(Arbeitsauftrag) Gib bitte aus dem Übungstext alles von „Die Bf. gehören“ bis „Schwägerin der ErstBf.“ wieder und ersetze dabei „Schwägerin“ durch „Cousine“.

(Übungstext)
● ● ● ● ●

Die Bf. gehören der Volksgruppe der Roma an und leben zur Zeit in Bulgarien. Der Zweit- und die DrittBf. sind Vater bzw. Mutter der zur Zeit der gegenständlichen Ereignisse noch minderjährigen ErstBf. Die ViertBf. ist die Schwägerin der ErstBf.

Nach der Version der Bf. kamen die Erst-, der Zweit- und die DrittBf. am 12.5.2003 in Mailand an, nachdem ihnen X., ein in Italien wohnhafter Rom, Arbeit versprochen hatte. X. hätte sie in einem Dorf in der Provinz Vercelli einquartiert und für Hausarbeit verwendet. Nach einiger Zeit hätte X. erklärt, dass sein Neffe Y. die ErstBf. heiraten wolle. Auf die Weigerung des Zweit- und der DrittBf. hin hätte er diese geschlagen, mit dem Tode bedroht und gezwungen, nach Bulgarien zurückzukehren und die ErstBf. zurückzulassen. Obwohl die Bf. dies verneinen, scheint sich aus ihrem ursprünglichen Vorbringen zu ergeben, dass den Eltern für das Zurücklassen ihrer Tochter Geld angeboten wurde. Die Eltern kehrten am 18.5.2003 nach Bulgarien zurück.

Die ErstBf. wäre während des folgenden Monats unter permanenter Überwachung gestanden, gezwungen worden zu stehlen, geschlagen, mit dem Tode bedroht und wiederholt von Y. vergewaltigt worden.

● ● ● ● ●

(Gegebene Zeilen)
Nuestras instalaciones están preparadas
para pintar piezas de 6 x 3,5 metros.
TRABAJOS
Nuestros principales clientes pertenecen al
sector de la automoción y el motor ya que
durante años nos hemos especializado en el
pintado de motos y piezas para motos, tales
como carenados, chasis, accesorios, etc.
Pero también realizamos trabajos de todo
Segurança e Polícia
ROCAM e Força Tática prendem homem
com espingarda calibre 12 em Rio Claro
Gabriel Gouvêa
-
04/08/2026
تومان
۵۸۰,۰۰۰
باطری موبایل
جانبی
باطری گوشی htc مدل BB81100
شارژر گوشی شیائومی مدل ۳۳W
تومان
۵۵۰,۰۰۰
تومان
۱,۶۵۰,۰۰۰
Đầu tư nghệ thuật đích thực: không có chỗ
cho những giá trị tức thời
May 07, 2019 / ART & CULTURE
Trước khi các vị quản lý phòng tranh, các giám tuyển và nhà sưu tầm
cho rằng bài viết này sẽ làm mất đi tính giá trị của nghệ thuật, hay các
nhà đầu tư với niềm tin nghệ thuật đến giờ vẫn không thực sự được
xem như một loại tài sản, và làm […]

● ● ● ● ●

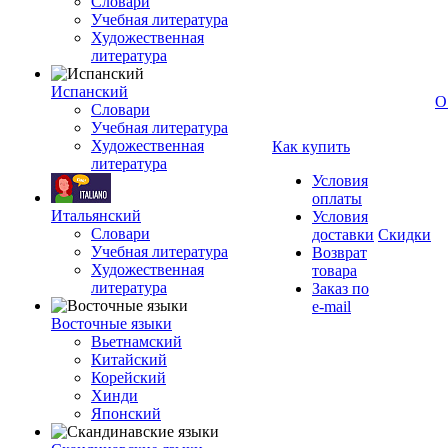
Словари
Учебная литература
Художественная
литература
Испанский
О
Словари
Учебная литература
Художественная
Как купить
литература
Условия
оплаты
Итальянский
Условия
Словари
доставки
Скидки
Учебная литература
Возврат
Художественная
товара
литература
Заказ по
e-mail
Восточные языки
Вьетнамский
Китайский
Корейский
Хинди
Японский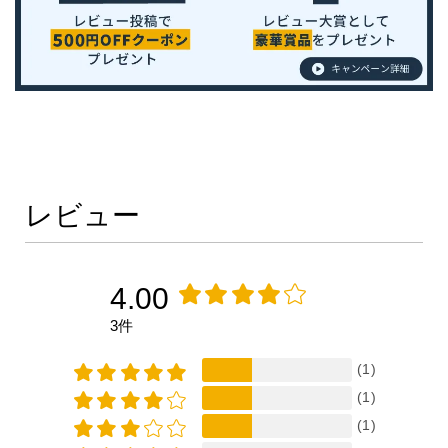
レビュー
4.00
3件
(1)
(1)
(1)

● ● ● ● ●

(Fertige Übung)
Die Bf. gehören der Volksgruppe der Roma an und leben zur Zeit in Bulgarien. Der Zweit- und die DrittBf. sind Vater bzw. Mutter der zur Zeit der gegenständlichen Ereignisse noch minderjährigen ErstBf. Die ViertBf. ist die Cousine der ErstBf.